◆ **READING TEXT**
════════════════

WHEREAS, the Company and the Employee are parties to an Employment Agreement, dated as of October 16, 2007, as amended by Amendment Nos. 1, 2, 3 and 4 thereto, dated as of August 25, 2008, March 20, 2010, May 10, 2011 and April 16, 2012, respectively (the “Employment Agreement”), which sets forth the terms and conditions upon which the Employee is employed by the Company and upon which the Company compensates the Employee.
 
WHEREAS, the Company and the Employee desire to amend the Employment Agreement to modify certain provisions thereof.
 
NOW, THEREFORE, in consideration of the foregoing, and for other good and valuable consideration, the receipt and sufficiency of which is hereby acknowledged, the parties, intending to be legally bound, hereby agree as follows:
 
1. Paragraph 1.1 of the Employment Agreement is amended to read as follows:
 
“1.1           The Company will employ the Employee in its business, and the Employee will work for the Company therein, as its President, Chairman of the Board and Chief Executive Officer for a term commencing as of the date hereof (the “Effective Date”) and terminating on December 31, 2016 (the “Expiration Date”), subject to earlier termination as hereinafter provided (the employment period, as earlier terminated as provided for herein, being referred to as the “Term”).”
 
2. Paragraph 4.2 of the Employment Agreement is amended to provide that, effective as of July 1, 2014 and continuing in effect for the remainder of the Term, the Employee’s Base Salary is increased to five hundred seventy-five thousand dollars ($575,000) per annum, subject to reduction on a dollar-for-dollar basis to the extent of the salary payable by Kingstone Insurance Company to the Employee.

════════════════

◆ **EXTRACTED RECORDS**

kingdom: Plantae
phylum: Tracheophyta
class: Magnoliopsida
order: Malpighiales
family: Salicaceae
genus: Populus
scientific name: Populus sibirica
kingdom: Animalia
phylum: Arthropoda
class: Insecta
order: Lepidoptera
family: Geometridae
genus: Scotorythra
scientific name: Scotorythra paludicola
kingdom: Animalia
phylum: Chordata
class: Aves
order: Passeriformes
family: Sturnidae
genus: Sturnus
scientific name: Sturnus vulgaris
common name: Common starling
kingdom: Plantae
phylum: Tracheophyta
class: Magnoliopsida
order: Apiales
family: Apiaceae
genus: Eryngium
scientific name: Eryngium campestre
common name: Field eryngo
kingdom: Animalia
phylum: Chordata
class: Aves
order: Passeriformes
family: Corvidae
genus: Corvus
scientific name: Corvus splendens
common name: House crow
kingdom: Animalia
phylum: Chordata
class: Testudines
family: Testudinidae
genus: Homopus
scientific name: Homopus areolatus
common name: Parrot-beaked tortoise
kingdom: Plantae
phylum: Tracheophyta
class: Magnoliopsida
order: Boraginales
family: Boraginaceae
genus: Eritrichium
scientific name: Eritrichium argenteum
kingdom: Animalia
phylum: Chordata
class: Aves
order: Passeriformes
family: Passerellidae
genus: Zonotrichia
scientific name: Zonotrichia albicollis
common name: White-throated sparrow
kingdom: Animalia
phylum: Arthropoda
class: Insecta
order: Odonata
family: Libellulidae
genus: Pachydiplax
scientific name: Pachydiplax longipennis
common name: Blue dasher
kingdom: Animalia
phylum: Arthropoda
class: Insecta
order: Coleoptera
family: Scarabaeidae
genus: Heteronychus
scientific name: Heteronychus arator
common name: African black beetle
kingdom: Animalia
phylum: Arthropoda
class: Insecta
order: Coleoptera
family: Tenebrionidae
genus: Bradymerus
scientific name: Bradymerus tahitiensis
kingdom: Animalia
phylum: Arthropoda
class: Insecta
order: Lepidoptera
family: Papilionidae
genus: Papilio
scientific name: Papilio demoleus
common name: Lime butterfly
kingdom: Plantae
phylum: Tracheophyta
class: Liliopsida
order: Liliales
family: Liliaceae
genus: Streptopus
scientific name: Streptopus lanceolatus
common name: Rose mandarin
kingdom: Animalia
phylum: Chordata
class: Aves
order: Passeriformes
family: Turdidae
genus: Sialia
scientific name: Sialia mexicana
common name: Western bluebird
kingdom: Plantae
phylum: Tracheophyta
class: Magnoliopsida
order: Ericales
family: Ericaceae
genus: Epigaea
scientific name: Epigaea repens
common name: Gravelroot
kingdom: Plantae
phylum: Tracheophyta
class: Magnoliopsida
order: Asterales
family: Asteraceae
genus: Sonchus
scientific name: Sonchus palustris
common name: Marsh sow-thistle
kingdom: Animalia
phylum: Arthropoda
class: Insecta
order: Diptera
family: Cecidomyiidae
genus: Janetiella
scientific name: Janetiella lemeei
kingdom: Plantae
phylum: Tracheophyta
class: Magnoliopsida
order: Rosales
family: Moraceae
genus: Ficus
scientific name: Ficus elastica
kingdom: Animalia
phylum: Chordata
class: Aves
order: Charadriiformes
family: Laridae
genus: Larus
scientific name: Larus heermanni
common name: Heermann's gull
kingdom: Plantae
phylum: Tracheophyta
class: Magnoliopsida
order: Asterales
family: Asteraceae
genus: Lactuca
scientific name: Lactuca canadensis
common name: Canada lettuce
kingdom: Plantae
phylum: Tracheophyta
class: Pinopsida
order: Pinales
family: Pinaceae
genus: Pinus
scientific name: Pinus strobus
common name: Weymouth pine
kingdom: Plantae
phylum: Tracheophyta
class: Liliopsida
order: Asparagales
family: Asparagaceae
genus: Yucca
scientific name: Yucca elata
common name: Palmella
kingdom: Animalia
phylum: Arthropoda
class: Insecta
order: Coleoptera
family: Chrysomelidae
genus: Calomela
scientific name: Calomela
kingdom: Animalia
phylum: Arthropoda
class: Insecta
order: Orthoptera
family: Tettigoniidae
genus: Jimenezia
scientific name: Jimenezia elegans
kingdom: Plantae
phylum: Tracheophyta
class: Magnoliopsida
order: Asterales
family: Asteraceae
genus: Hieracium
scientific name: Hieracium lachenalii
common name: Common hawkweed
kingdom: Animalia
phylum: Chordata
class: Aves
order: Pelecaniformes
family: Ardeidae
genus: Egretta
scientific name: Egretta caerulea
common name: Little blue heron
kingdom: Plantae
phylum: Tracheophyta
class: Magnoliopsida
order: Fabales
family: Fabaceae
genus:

════════════════

Rewrite the employment agreement amendment from the words "2. Paragraph 4.2 of" through "to the Employee.", swapping "Base Salary" for "Annual Salary". Work from the text alone.

2. Paragraph 4.2 of the Employment Agreement is amended to provide that, effective as of July 1, 2014 and continuing in effect for the remainder of the Term, the Employee’s Annual Salary is increased to five hundred seventy-five thousand dollars ($575,000) per annum, subject to reduction on a dollar-for-dollar basis to the extent of the salary payable by Kingstone Insurance Company to the Employee.